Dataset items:
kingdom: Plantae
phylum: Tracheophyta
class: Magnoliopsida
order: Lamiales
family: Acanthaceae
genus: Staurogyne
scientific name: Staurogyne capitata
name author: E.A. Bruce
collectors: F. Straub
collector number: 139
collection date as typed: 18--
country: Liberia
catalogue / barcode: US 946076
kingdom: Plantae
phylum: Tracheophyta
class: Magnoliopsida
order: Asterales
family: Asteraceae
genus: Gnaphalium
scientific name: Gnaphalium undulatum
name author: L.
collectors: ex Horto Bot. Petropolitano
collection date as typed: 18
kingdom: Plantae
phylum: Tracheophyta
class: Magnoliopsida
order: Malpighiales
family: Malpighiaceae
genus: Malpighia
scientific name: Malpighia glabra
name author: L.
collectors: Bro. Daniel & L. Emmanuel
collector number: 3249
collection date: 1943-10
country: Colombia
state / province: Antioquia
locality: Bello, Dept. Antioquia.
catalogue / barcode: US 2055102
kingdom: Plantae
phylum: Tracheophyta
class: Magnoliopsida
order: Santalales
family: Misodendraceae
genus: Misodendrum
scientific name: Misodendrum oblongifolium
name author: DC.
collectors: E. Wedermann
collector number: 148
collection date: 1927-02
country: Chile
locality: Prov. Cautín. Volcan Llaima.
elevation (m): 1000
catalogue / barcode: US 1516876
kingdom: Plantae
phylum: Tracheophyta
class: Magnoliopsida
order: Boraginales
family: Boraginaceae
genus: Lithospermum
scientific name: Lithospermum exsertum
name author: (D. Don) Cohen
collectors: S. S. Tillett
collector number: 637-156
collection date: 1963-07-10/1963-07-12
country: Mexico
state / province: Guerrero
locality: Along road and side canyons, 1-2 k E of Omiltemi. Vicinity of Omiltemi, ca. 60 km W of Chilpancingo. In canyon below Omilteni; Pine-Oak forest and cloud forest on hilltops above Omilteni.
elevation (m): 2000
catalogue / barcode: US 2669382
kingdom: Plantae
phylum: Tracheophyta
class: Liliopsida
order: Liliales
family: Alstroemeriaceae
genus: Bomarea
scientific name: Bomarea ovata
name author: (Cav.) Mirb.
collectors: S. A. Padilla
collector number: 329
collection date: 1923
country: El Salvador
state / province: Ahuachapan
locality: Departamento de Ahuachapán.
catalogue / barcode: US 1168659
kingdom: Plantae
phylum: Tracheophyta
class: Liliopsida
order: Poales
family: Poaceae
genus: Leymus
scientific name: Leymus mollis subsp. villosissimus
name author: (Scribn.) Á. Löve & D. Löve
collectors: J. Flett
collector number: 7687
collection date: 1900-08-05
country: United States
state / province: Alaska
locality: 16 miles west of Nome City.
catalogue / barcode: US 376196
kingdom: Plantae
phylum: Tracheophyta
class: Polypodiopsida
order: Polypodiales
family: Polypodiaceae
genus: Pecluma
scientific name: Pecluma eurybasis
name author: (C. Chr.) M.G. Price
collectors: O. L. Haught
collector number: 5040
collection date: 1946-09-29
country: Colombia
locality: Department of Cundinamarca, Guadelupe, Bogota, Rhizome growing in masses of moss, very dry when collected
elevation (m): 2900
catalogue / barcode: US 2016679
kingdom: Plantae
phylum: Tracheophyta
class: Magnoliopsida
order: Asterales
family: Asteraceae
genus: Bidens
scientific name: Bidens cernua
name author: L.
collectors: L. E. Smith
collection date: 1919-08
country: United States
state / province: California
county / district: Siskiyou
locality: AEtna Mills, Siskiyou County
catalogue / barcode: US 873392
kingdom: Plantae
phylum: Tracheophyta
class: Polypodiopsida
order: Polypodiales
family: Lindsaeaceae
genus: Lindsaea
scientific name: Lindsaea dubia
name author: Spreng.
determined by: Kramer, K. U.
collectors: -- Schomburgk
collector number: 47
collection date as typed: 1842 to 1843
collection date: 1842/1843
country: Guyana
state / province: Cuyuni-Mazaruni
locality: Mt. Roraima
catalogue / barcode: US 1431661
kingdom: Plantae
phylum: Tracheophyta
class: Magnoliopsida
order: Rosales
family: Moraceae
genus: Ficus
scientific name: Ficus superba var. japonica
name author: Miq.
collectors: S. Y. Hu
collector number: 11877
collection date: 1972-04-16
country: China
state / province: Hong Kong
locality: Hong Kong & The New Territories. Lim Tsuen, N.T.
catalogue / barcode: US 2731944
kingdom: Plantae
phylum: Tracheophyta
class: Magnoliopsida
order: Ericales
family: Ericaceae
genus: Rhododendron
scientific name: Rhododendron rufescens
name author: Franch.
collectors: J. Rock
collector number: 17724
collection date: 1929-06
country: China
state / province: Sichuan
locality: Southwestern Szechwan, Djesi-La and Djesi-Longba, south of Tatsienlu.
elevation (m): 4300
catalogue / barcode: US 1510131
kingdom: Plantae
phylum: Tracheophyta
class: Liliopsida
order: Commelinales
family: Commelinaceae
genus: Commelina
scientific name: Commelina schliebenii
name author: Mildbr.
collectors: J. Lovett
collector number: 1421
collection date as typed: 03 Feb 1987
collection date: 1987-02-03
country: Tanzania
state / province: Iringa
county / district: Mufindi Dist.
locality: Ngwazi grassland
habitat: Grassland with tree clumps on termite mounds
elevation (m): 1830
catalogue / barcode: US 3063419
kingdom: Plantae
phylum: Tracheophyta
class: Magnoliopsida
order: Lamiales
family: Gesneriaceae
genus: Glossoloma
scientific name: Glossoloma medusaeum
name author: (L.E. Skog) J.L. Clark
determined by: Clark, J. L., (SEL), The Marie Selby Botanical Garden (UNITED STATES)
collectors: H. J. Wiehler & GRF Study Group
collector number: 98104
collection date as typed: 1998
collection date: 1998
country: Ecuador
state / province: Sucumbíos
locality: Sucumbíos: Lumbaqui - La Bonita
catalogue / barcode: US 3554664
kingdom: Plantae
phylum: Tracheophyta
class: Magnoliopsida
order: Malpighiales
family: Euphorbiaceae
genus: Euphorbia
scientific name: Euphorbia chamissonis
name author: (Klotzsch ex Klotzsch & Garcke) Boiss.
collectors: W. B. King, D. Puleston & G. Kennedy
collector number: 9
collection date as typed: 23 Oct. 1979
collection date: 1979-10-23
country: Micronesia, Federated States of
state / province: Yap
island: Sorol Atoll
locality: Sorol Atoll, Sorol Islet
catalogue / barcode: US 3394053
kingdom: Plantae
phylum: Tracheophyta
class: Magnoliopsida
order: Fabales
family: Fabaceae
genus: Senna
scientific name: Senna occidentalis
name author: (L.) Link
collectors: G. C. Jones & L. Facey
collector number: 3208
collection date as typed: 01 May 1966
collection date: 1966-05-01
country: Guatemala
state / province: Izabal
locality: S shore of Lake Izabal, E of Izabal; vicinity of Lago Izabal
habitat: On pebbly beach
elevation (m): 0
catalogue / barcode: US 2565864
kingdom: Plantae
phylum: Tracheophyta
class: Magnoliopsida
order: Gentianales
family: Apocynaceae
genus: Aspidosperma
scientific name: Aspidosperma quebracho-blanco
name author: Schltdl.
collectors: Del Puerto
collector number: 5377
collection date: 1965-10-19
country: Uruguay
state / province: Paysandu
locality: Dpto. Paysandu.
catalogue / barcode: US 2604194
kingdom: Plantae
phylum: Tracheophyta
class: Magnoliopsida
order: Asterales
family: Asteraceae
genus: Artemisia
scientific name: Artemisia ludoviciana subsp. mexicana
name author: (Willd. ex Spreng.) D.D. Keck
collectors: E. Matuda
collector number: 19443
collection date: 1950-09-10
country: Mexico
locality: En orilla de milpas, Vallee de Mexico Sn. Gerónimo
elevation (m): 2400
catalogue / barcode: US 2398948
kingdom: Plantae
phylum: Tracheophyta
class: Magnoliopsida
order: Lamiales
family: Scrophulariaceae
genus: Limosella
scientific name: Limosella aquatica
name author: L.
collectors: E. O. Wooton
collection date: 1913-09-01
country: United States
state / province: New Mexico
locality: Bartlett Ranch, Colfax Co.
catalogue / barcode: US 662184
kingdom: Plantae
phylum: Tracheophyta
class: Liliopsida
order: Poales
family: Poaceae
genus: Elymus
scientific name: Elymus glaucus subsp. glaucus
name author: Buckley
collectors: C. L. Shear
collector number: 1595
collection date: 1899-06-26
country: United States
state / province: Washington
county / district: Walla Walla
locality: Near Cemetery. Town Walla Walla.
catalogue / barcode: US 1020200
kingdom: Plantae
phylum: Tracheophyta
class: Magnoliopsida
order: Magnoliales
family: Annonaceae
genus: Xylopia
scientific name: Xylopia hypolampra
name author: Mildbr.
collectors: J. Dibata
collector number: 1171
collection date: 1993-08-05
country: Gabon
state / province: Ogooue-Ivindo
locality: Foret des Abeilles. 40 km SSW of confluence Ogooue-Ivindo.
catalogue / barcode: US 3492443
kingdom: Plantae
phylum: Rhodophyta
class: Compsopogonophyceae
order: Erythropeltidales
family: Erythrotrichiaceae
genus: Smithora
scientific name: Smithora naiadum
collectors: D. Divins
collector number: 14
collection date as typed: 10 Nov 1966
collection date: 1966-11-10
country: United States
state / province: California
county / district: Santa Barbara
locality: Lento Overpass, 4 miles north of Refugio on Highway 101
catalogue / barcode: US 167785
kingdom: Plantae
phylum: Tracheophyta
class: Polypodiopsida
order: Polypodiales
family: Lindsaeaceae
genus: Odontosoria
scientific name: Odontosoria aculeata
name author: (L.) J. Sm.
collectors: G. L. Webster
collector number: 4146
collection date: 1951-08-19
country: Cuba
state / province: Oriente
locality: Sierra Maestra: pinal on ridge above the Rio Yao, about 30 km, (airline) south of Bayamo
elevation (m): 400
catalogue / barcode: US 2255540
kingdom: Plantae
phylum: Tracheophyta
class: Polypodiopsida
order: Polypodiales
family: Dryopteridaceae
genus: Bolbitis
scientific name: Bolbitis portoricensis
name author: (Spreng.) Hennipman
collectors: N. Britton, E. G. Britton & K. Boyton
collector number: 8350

- _WHAT YOU HAVE TO DO_:
Copy out everything in the material above, from the line containing "genus: Commelina" down to the line containing "catalogue / barcode: US 3063419", both included.

- _OUTPUT BELOW_:
genus: Commelina
scientific name: Commelina schliebenii
name author: Mildbr.
collectors: J. Lovett
collector number: 1421
collection date as typed: 03 Feb 1987
collection date: 1987-02-03
country: Tanzania
state / province: Iringa
county / district: Mufindi Dist.
locality: Ngwazi grassland
habitat: Grassland with tree clumps on termite mounds
elevation (m): 1830
catalogue / barcode: US 3063419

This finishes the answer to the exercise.